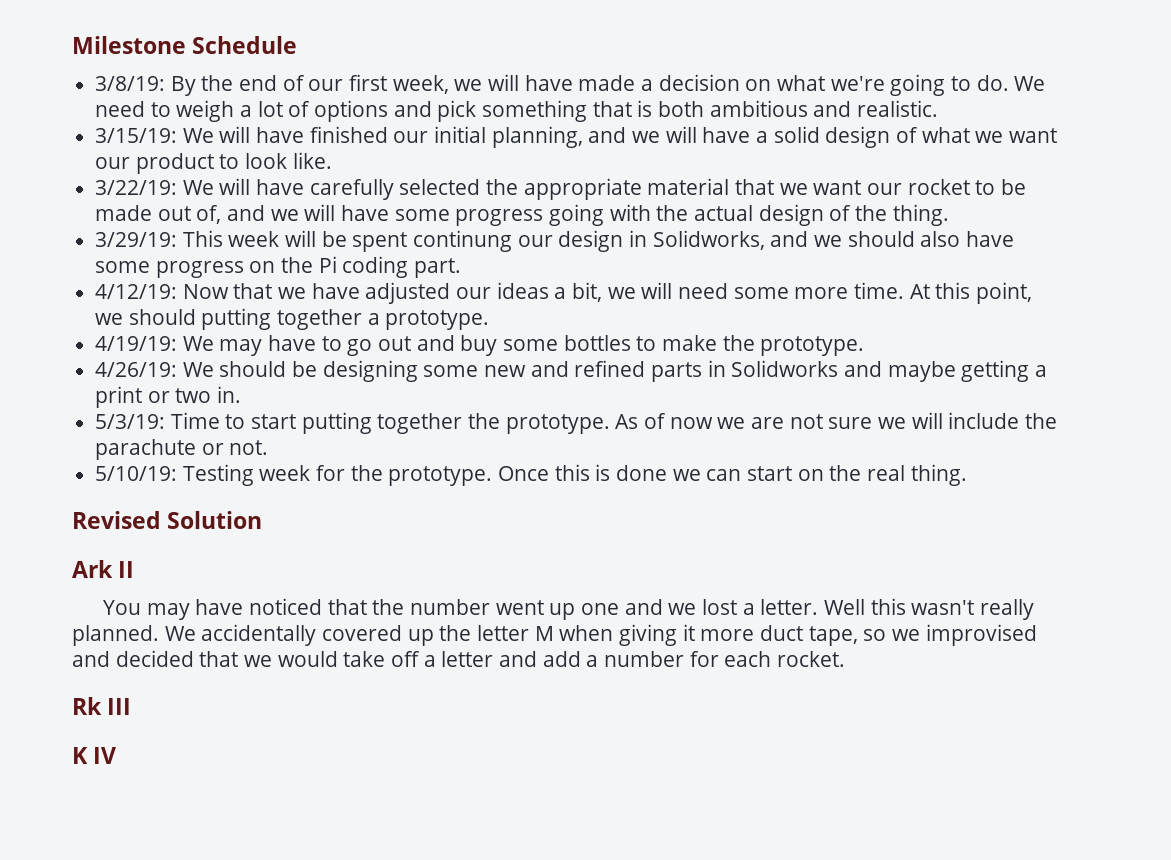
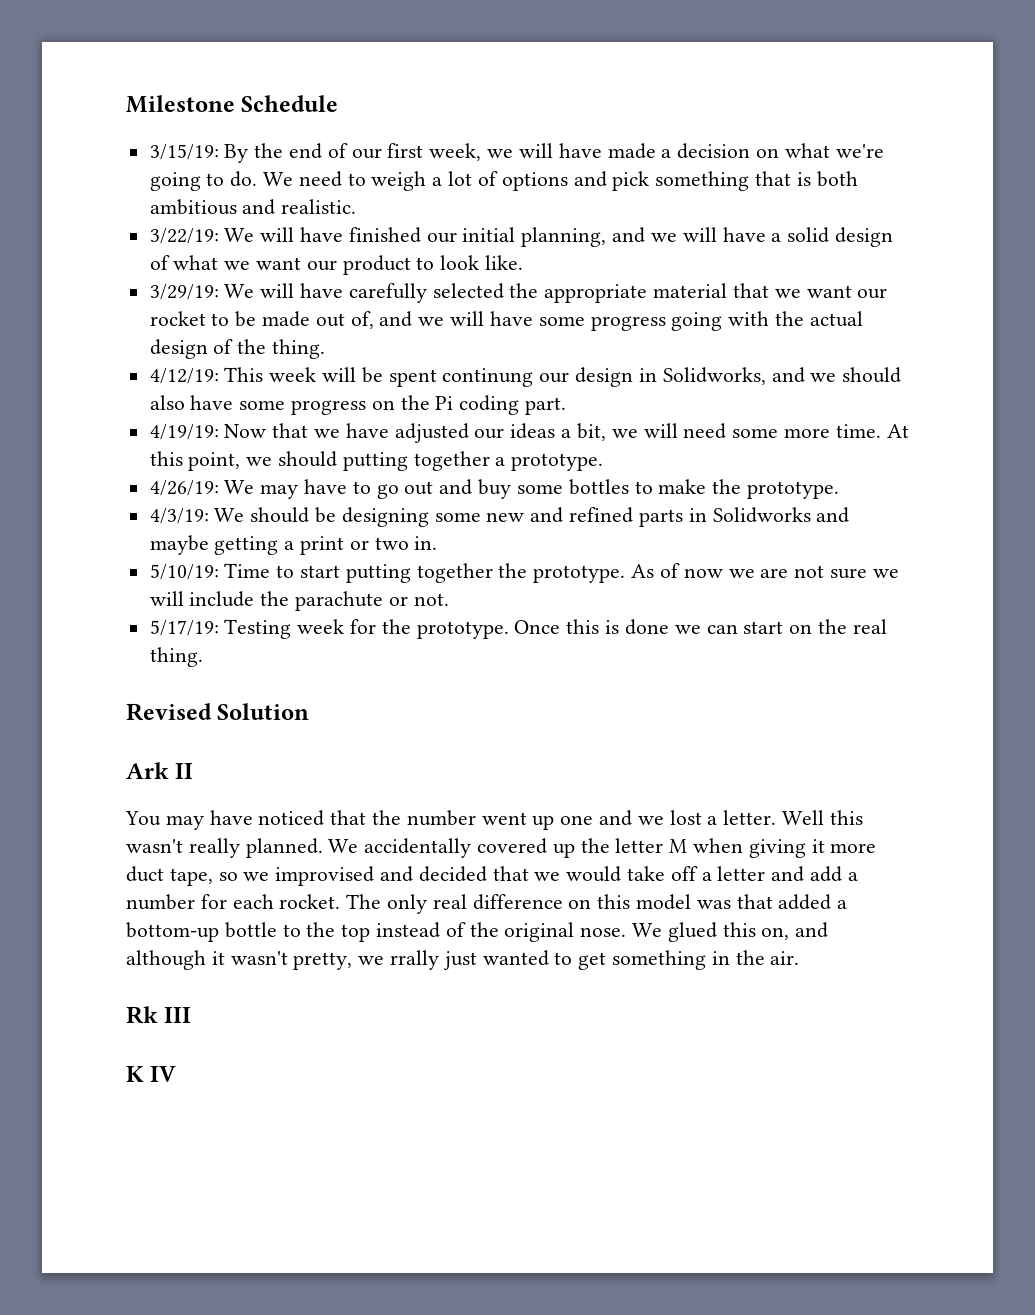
[95,76,166,91] 3/8/19: -> [149,144,219,160] 3/15/19:
[95,128,178,143] 3/15/19: -> [149,228,219,244] 3/22/19:
[95,180,178,195] 3/22/19: -> [149,284,219,300] 3/29/19:
[95,232,178,247] 3/29/19: -> [149,368,219,384] 4/12/19:
[95,284,178,299] 4/12/19: -> [149,424,219,440] 4/19/19:
[95,336,178,351] 4/19/19: -> [149,480,219,496] 4/26/19:
[95,362,178,377] 4/26/19: -> [149,508,209,524] 4/3/19:
[95,414,166,429] 5/3/19: -> [149,564,219,580] 5/10/19:
[95,466,178,481] 5/10/19: -> [149,620,219,636] 5/17/19:
(846, 659) none -> [346,894,848,914] [126,922,829,942] [126,950,800,970] The only real difference on this model was that added a bottom-up bottle to the top instead of the original nose. We glued this on, and although it wasn't pretty, we rrally just wanted to get something in the air.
################
> [Task to complete] Reproduce the line containing "[95,284,178,299] 4/12/19: ->" and every line after it. Stop at the last line of the records, and add nothing.

> [Answer area]
[95,284,178,299] 4/12/19: -> [149,424,219,440] 4/19/19:
[95,336,178,351] 4/19/19: -> [149,480,219,496] 4/26/19:
[95,362,178,377] 4/26/19: -> [149,508,209,524] 4/3/19:
[95,414,166,429] 5/3/19: -> [149,564,219,580] 5/10/19:
[95,466,178,481] 5/10/19: -> [149,620,219,636] 5/17/19:
(846, 659) none -> [346,894,848,914] [126,922,829,942] [126,950,800,970] The only real difference on this model was that added a bottom-up bottle to the top instead of the original nose. We glued this on, and although it wasn't pretty, we rrally just wanted to get something in the air.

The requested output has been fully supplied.